### Task instructions:
Gather every line of the entries that includes the word "noindent".

### Stored data entries:

------------------------------------

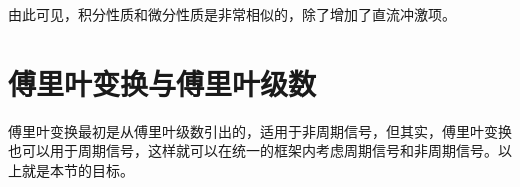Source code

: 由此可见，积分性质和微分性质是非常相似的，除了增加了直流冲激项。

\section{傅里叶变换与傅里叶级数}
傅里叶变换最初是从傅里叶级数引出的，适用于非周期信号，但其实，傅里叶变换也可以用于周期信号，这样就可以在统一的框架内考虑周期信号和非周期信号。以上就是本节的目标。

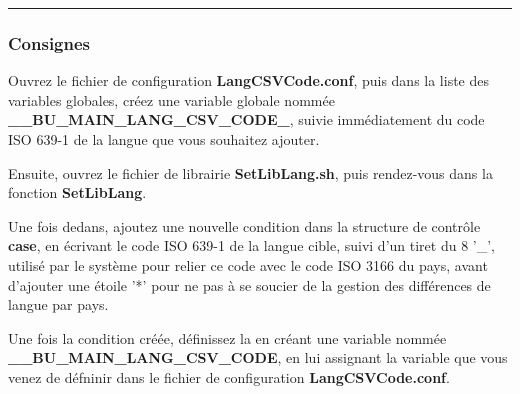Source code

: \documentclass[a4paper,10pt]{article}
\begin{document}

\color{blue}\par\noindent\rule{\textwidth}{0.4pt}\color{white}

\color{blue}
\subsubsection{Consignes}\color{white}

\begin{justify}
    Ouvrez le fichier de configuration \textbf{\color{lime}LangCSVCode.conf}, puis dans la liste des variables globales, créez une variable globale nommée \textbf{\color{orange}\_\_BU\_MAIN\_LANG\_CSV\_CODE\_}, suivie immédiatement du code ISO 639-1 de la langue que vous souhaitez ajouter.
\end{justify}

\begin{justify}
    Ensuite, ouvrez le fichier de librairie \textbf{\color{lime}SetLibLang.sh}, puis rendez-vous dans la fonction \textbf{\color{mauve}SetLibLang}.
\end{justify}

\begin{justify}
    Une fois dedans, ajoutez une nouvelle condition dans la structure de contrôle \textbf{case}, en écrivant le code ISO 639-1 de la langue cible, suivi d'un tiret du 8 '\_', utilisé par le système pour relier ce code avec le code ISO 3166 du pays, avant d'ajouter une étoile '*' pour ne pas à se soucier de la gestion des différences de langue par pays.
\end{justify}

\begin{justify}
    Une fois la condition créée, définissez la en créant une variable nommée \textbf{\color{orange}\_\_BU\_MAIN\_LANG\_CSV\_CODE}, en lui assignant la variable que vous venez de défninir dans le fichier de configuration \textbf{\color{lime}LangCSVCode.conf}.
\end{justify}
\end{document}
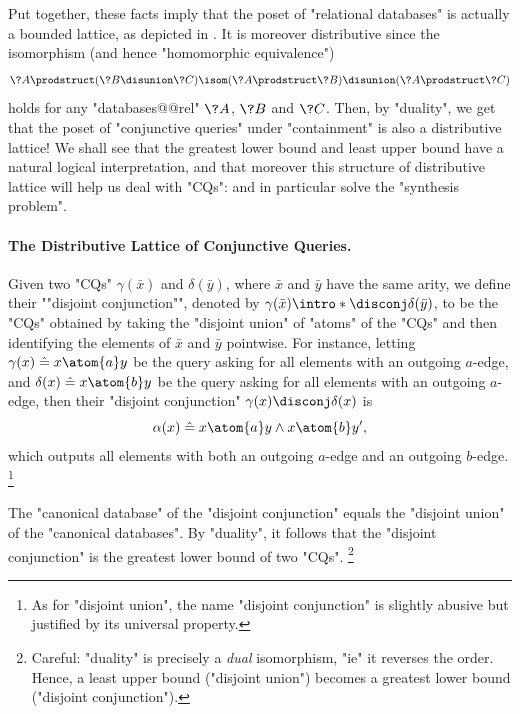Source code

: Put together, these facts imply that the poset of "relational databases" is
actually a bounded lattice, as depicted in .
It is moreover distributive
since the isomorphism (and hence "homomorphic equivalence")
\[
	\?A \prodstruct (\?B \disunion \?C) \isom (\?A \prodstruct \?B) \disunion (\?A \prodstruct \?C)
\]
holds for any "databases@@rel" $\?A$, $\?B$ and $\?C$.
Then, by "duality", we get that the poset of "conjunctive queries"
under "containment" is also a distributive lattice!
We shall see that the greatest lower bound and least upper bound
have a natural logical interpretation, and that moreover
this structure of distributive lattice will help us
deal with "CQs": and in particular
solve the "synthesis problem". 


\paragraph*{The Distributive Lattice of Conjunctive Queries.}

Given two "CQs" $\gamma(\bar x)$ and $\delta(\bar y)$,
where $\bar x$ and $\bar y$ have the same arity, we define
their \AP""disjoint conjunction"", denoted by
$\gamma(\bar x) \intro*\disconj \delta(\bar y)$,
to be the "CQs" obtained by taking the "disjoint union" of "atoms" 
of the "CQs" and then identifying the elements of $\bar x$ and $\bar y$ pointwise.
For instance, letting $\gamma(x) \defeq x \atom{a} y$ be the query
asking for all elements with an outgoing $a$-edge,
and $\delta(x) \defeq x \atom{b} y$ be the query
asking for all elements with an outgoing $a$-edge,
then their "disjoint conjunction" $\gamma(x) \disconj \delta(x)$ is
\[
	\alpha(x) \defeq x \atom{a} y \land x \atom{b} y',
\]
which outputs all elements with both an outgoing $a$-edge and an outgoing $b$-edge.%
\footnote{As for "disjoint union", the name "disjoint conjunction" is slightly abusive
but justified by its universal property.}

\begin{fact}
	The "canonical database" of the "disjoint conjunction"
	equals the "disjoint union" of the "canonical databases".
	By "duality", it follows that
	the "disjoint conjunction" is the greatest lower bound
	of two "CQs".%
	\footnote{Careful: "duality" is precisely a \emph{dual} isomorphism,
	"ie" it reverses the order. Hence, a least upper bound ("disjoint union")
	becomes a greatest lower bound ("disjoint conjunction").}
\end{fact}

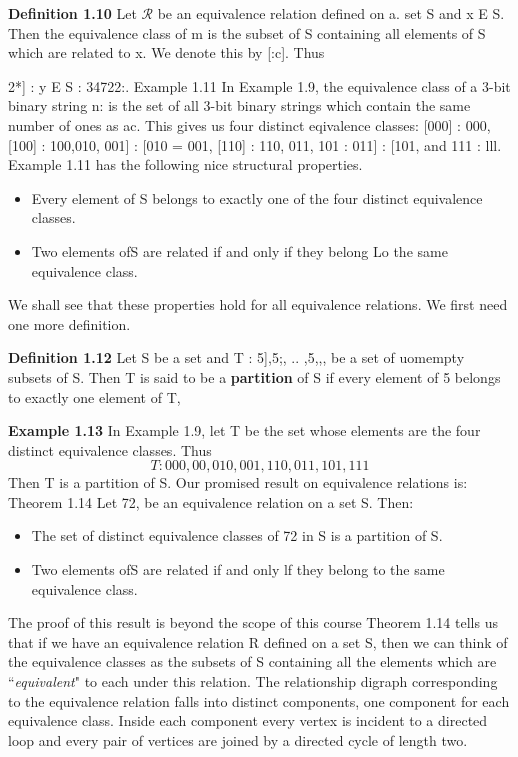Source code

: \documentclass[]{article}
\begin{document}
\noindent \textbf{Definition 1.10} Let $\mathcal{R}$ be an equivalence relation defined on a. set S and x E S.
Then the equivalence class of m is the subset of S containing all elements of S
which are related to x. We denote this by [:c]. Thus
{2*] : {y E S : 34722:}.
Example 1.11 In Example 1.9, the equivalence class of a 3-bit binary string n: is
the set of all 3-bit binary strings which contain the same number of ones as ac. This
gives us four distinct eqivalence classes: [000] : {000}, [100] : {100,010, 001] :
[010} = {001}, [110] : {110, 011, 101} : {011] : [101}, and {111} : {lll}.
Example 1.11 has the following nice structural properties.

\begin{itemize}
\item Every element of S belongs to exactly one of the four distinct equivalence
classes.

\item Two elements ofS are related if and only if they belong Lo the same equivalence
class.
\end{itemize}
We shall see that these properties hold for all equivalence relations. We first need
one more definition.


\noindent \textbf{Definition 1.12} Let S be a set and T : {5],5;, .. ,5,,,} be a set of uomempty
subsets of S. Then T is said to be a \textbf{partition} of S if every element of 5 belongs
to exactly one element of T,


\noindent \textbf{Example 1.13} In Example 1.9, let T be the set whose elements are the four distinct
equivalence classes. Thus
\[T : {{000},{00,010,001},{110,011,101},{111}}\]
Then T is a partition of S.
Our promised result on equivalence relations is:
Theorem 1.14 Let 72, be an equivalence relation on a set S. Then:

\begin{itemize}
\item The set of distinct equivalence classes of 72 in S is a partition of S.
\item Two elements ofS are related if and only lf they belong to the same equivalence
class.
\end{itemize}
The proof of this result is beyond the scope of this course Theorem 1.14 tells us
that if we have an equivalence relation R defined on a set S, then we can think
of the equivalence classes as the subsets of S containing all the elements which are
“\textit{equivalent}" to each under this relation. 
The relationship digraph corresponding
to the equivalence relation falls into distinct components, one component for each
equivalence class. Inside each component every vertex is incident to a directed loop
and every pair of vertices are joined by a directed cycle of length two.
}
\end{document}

------------------------------------

### Exercise response:
\color{blue}\par\noindent\rule{\textwidth}{0.4pt}\color{white}
\noindent \textbf{Definition 1.10} Let $\mathcal{R}$ be an equivalence relation defined on a. set S and x E S.
\noindent \textbf{Definition 1.12} Let S be a set and T : {5],5;, .. ,5,,,} be a set of uomempty
\noindent \textbf{Example 1.13} In Example 1.9, let T be the set whose elements are the four distinct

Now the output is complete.